◆ 任务数据
↓

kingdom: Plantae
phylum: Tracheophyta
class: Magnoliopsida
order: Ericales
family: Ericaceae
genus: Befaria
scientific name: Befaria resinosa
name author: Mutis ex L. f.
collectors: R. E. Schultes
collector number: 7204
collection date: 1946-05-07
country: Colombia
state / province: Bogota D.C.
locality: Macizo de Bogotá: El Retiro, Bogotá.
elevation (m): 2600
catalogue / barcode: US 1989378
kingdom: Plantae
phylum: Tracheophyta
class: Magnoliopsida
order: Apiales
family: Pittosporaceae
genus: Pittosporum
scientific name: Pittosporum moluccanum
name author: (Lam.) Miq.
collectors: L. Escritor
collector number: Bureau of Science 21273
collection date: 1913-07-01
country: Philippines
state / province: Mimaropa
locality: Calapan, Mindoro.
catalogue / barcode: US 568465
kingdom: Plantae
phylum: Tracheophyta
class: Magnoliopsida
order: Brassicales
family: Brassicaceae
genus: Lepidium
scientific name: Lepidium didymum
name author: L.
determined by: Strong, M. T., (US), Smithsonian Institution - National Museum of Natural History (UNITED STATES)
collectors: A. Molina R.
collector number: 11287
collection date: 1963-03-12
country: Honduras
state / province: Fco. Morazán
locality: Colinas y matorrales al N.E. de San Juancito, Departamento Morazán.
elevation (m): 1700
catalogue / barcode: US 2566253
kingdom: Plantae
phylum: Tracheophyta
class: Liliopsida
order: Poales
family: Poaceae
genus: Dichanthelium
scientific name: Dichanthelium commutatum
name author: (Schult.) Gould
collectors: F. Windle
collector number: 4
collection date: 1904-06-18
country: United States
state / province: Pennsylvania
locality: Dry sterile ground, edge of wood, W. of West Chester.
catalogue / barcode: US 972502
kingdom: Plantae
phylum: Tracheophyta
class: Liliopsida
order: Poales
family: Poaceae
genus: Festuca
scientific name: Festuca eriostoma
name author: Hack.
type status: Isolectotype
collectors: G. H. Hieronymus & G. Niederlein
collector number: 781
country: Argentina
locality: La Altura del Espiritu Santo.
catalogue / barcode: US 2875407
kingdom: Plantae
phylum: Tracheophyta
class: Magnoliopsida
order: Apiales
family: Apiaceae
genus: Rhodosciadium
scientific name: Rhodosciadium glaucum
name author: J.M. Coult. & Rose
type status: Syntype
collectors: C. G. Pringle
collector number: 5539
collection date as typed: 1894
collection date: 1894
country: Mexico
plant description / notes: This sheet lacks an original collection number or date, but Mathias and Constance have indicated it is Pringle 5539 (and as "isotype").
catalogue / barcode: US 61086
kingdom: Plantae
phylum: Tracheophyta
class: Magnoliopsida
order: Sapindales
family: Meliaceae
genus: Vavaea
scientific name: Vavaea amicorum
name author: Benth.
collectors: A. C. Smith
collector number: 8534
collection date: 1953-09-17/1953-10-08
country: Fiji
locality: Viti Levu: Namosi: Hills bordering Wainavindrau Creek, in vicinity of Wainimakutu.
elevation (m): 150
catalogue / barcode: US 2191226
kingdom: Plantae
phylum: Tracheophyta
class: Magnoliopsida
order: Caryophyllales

↑

把上面所有条目逐行照原样重抄一遍，不改动任何字符。

◆ 任务输出
kingdom: Plantae
phylum: Tracheophyta
class: Magnoliopsida
order: Ericales
family: Ericaceae
genus: Befaria
scientific name: Befaria resinosa
name author: Mutis ex L. f.
collectors: R. E. Schultes
collector number: 7204
collection date: 1946-05-07
country: Colombia
state / province: Bogota D.C.
locality: Macizo de Bogotá: El Retiro, Bogotá.
elevation (m): 2600
catalogue / barcode: US 1989378
kingdom: Plantae
phylum: Tracheophyta
class: Magnoliopsida
order: Apiales
family: Pittosporaceae
genus: Pittosporum
scientific name: Pittosporum moluccanum
name author: (Lam.) Miq.
collectors: L. Escritor
collector number: Bureau of Science 21273
collection date: 1913-07-01
country: Philippines
state / province: Mimaropa
locality: Calapan, Mindoro.
catalogue / barcode: US 568465
kingdom: Plantae
phylum: Tracheophyta
class: Magnoliopsida
order: Brassicales
family: Brassicaceae
genus: Lepidium
scientific name: Lepidium didymum
name author: L.
determined by: Strong, M. T., (US), Smithsonian Institution - National Museum of Natural History (UNITED STATES)
collectors: A. Molina R.
collector number: 11287
collection date: 1963-03-12
country: Honduras
state / province: Fco. Morazán
locality: Colinas y matorrales al N.E. de San Juancito, Departamento Morazán.
elevation (m): 1700
catalogue / barcode: US 2566253
kingdom: Plantae
phylum: Tracheophyta
class: Liliopsida
order: Poales
family: Poaceae
genus: Dichanthelium
scientific name: Dichanthelium commutatum
name author: (Schult.) Gould
collectors: F. Windle
collector number: 4
collection date: 1904-06-18
country: United States
state / province: Pennsylvania
locality: Dry sterile ground, edge of wood, W. of West Chester.
catalogue / barcode: US 972502
kingdom: Plantae
phylum: Tracheophyta
class: Liliopsida
order: Poales
family: Poaceae
genus: Festuca
scientific name: Festuca eriostoma
name author: Hack.
type status: Isolectotype
collectors: G. H. Hieronymus & G. Niederlein
collector number: 781
country: Argentina
locality: La Altura del Espiritu Santo.
catalogue / barcode: US 2875407
kingdom: Plantae
phylum: Tracheophyta
class: Magnoliopsida
order: Apiales
family: Apiaceae
genus: Rhodosciadium
scientific name: Rhodosciadium glaucum
name author: J.M. Coult. & Rose
type status: Syntype
collectors: C. G. Pringle
collector number: 5539
collection date as typed: 1894
collection date: 1894
country: Mexico
plant description / notes: This sheet lacks an original collection number or date, but Mathias and Constance have indicated it is Pringle 5539 (and as "isotype").
catalogue / barcode: US 61086
kingdom: Plantae
phylum: Tracheophyta
class: Magnoliopsida
order: Sapindales
family: Meliaceae
genus: Vavaea
scientific name: Vavaea amicorum
name author: Benth.
collectors: A. C. Smith
collector number: 8534
collection date: 1953-09-17/1953-10-08
country: Fiji
locality: Viti Levu: Namosi: Hills bordering Wainavindrau Creek, in vicinity of Wainimakutu.
elevation (m): 150
catalogue / barcode: US 2191226
kingdom: Plantae
phylum: Tracheophyta
class: Magnoliopsida
order: Caryophyllales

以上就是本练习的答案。